_Exercise aim:_ Return every line of the material below that contains the string "Reading", matching case exactly.

_Listed entries:_
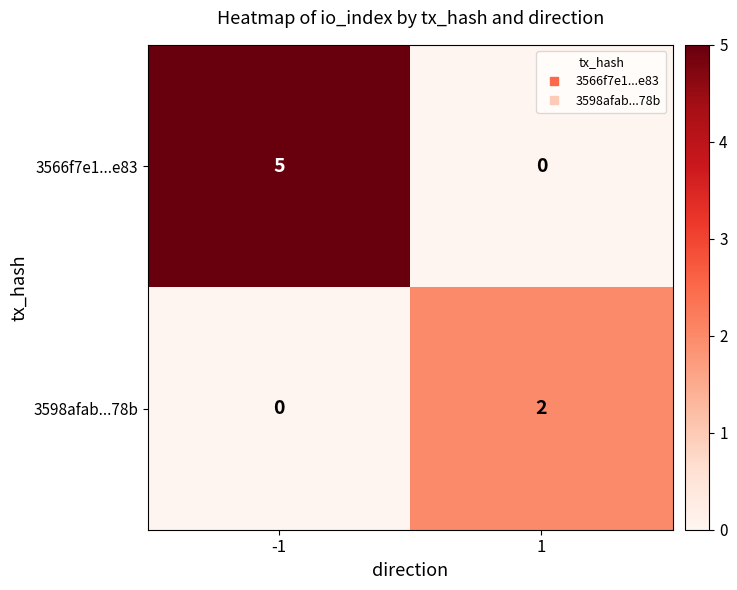

Reading left to right, what are all the values shown in this chart?

3566f7e1...e83: 5	0
3598afab...78b: 0	2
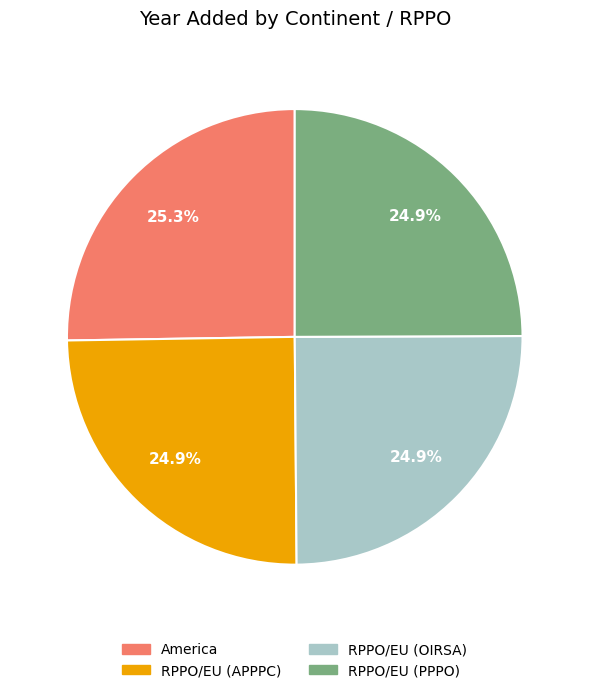

Approximately how many times larger is the value at America compared to RPPO/EU (OIRSA)?

1.0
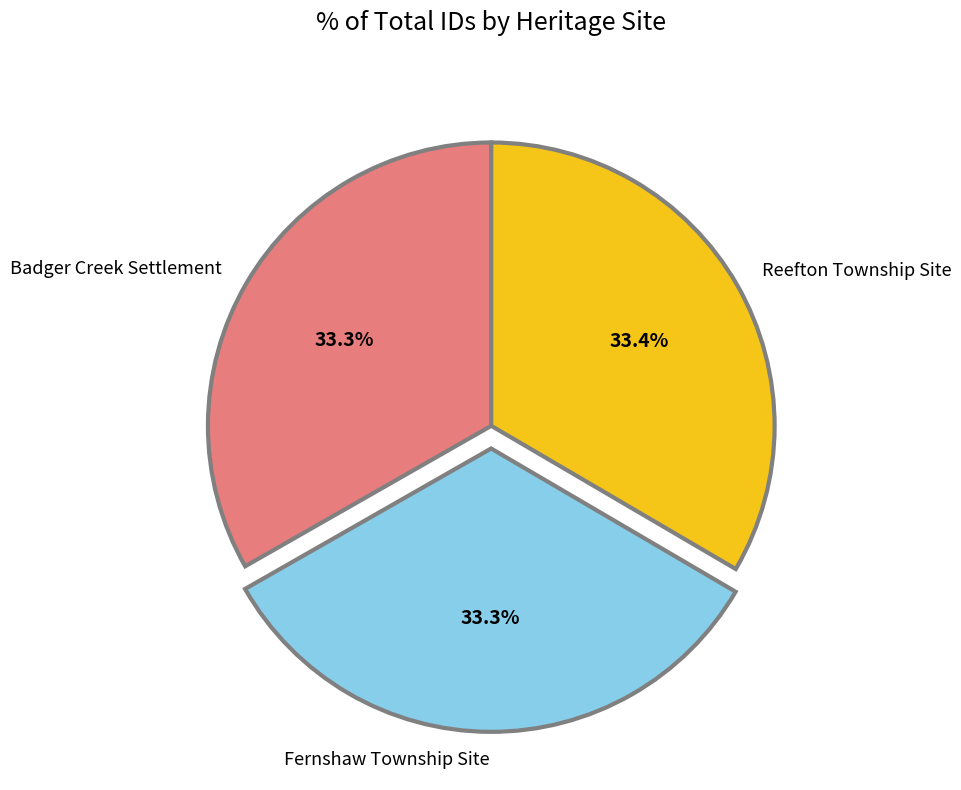

The Reefton Township Site slice represents 25% of the pie. True or false?

False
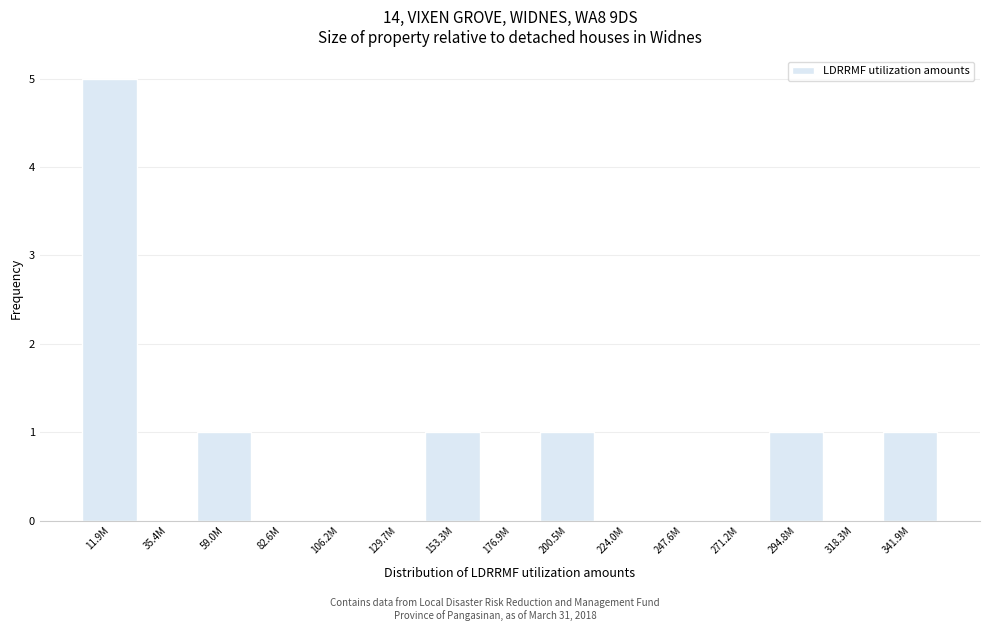

Reading right to left, what are all the values shown in this chart?

341.9M=1	318.3M=0	294.8M=1	271.2M=0	247.6M=0	224.0M=0	200.5M=1	176.9M=0	153.3M=1	129.7M=0	106.2M=0	82.6M=0	59.0M=1	35.4M=0	11.9M=5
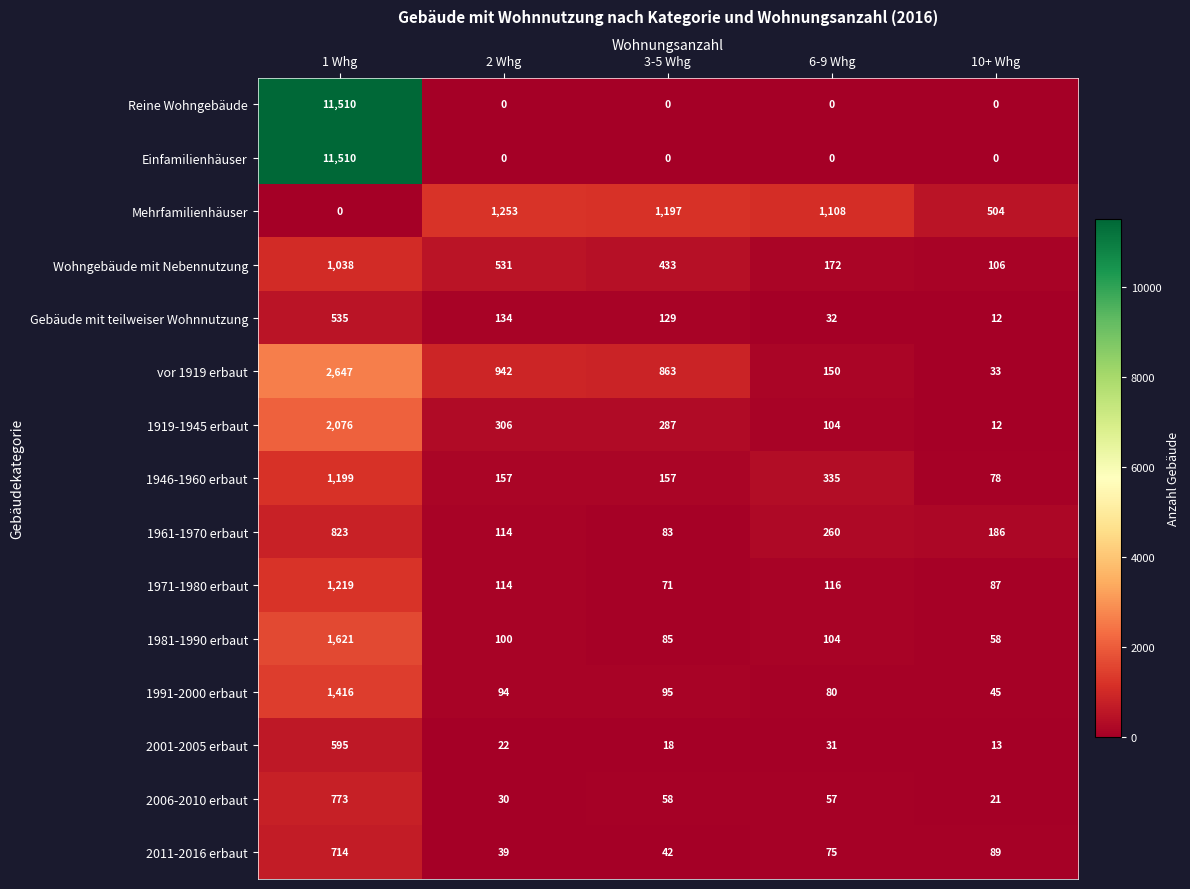

How many series are shown in this chart?

15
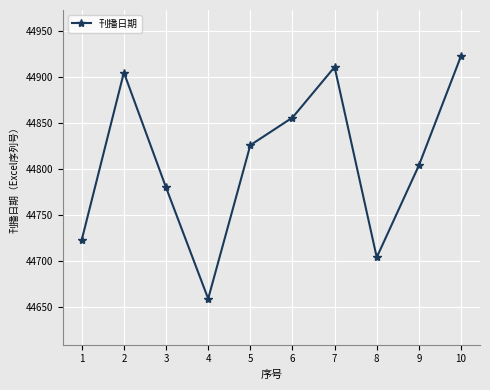

How many interior local peaks (higher than both neighbors) does the data have?

2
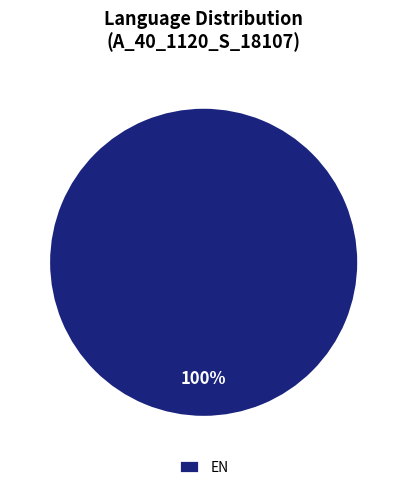

Count the number of slices in the pie.

1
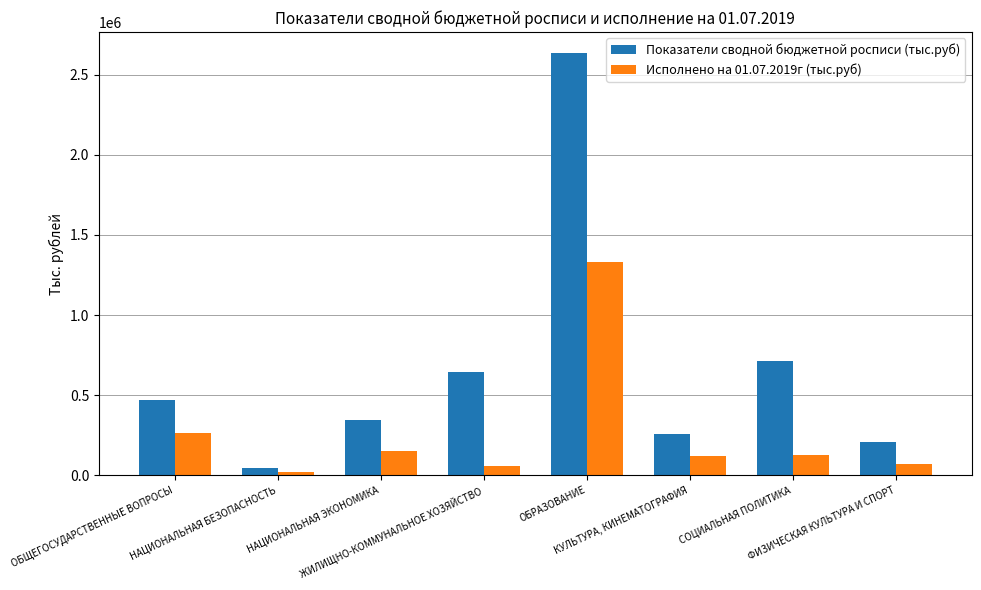

What is the maximum value shown in the chart?

2633738.1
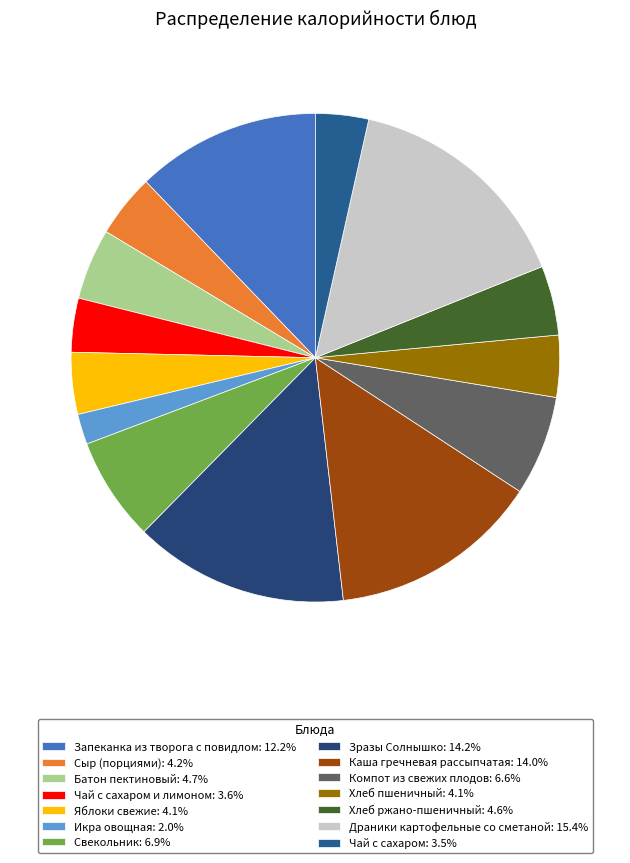

Count the number of slices in the pie.

14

_Written reply:_
Reading left to right, what are all the values shown in this chart?
Reading right to left, what are all the values shown in this chart?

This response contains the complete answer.